Your goal: Copy each entry precisely as written, and do not carry over the pictures.
* * *
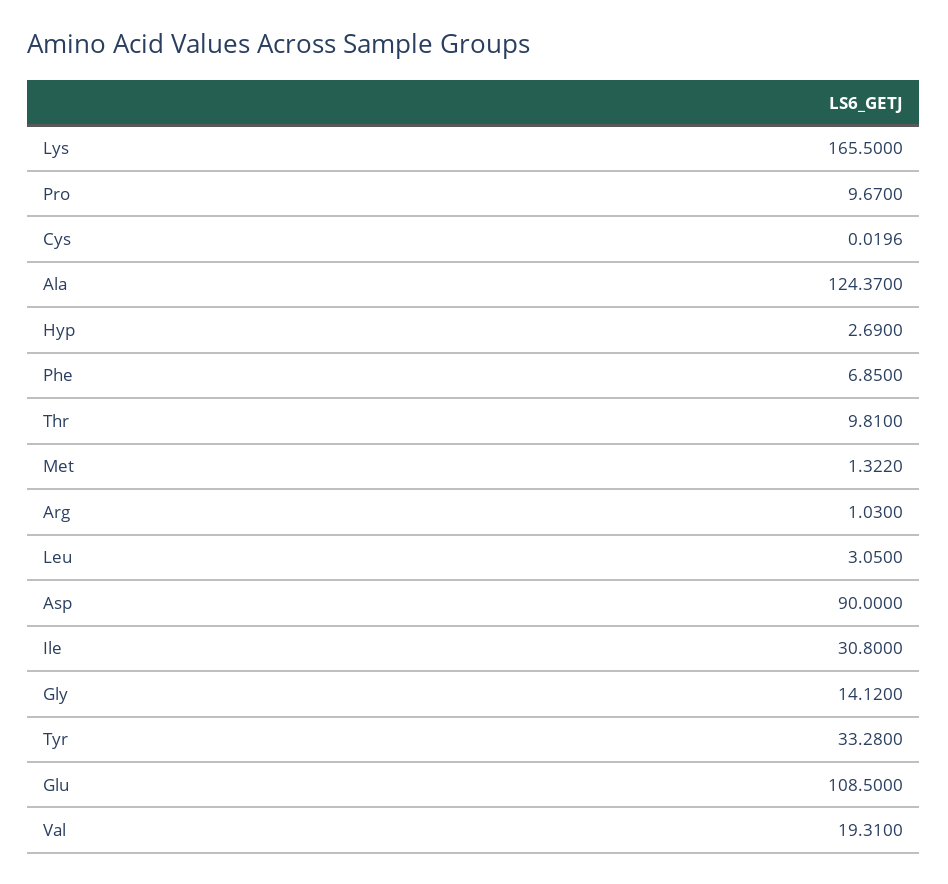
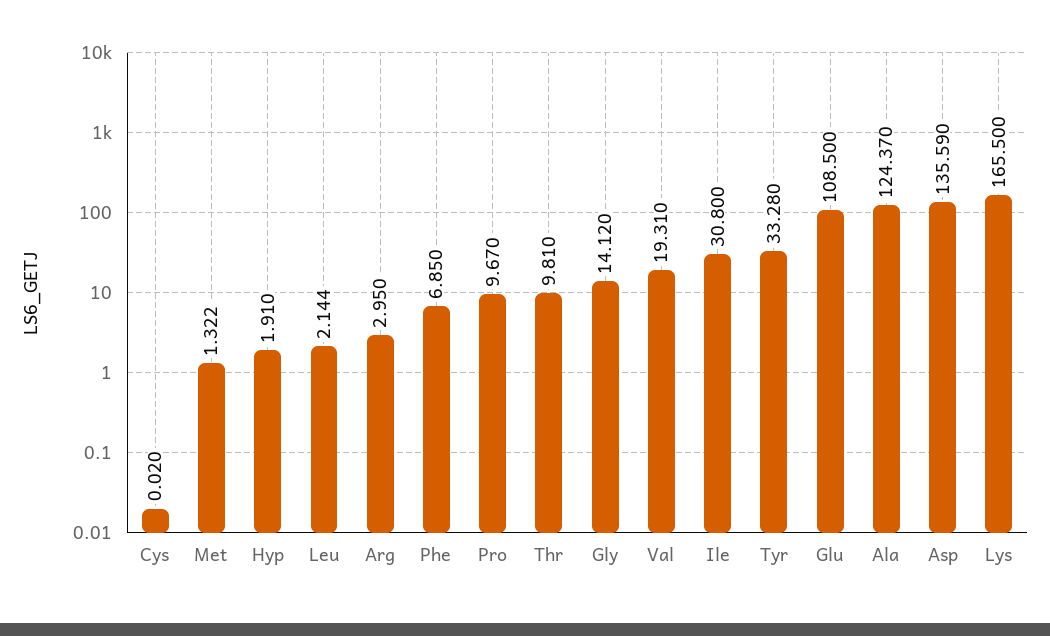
Hyp: 2.69 -> 1.91
Arg: 1.03 -> 2.95
Leu: 3.05 -> 2.144
Asp: 90 -> 135.59

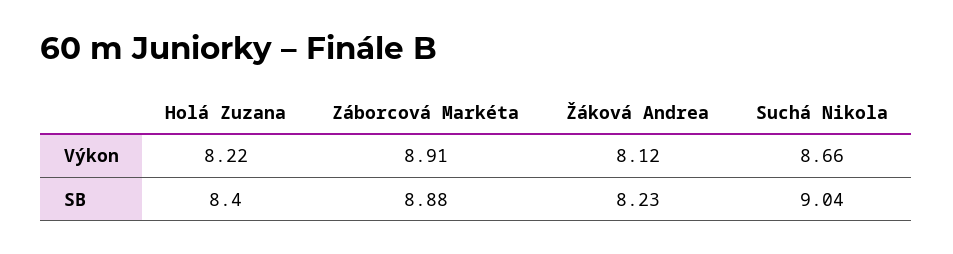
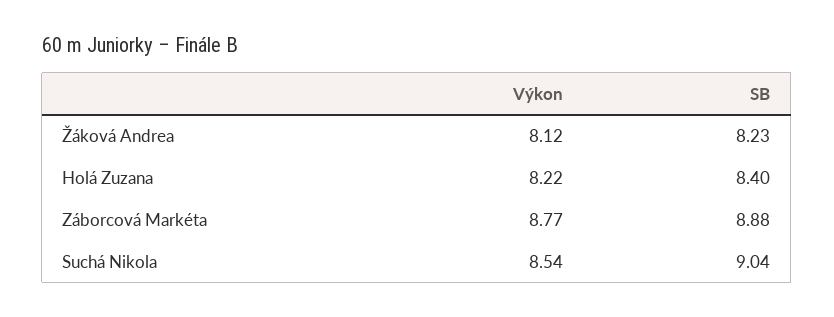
Záborcová Markéta, Výkon: 8.91 -> 8.77
Suchá Nikola, Výkon: 8.66 -> 8.54

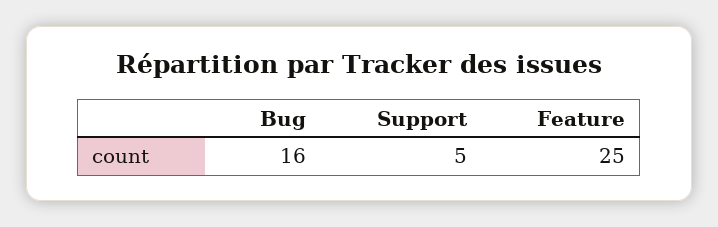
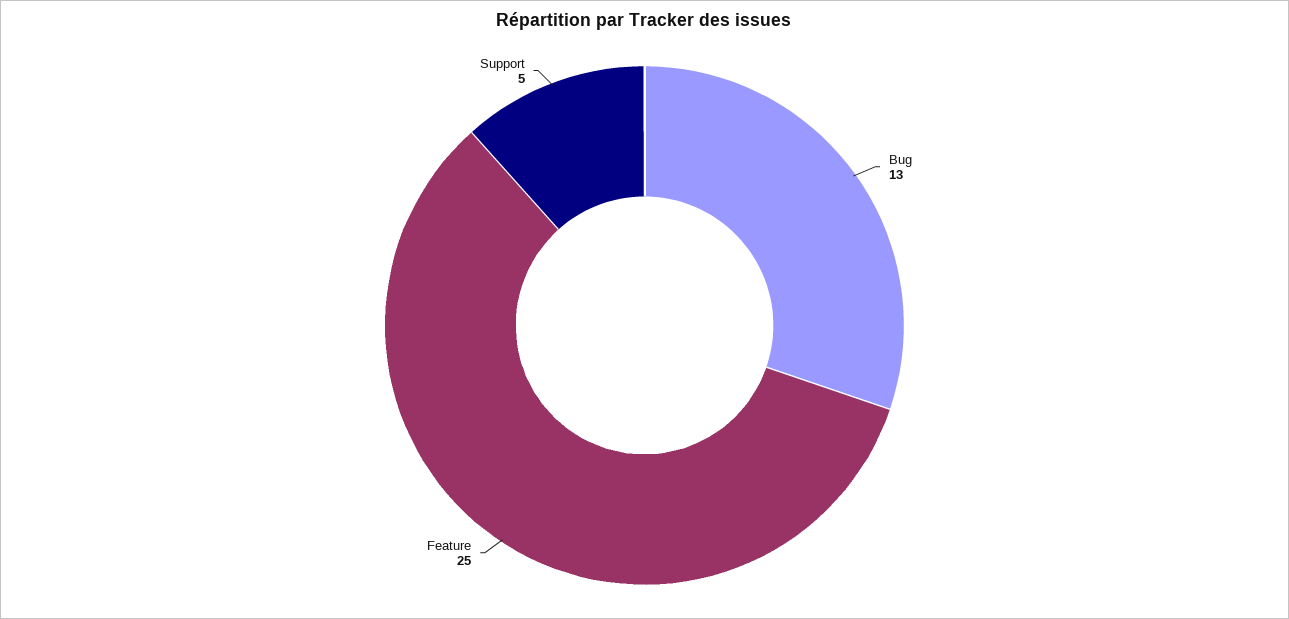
Bug: 16 -> 13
* * *
Final answer:
Hyp: 2.69 -> 1.91
Arg: 1.03 -> 2.95
Leu: 3.05 -> 2.144
Asp: 90 -> 135.59

Záborcová Markéta, Výkon: 8.91 -> 8.77
Suchá Nikola, Výkon: 8.66 -> 8.54

Bug: 16 -> 13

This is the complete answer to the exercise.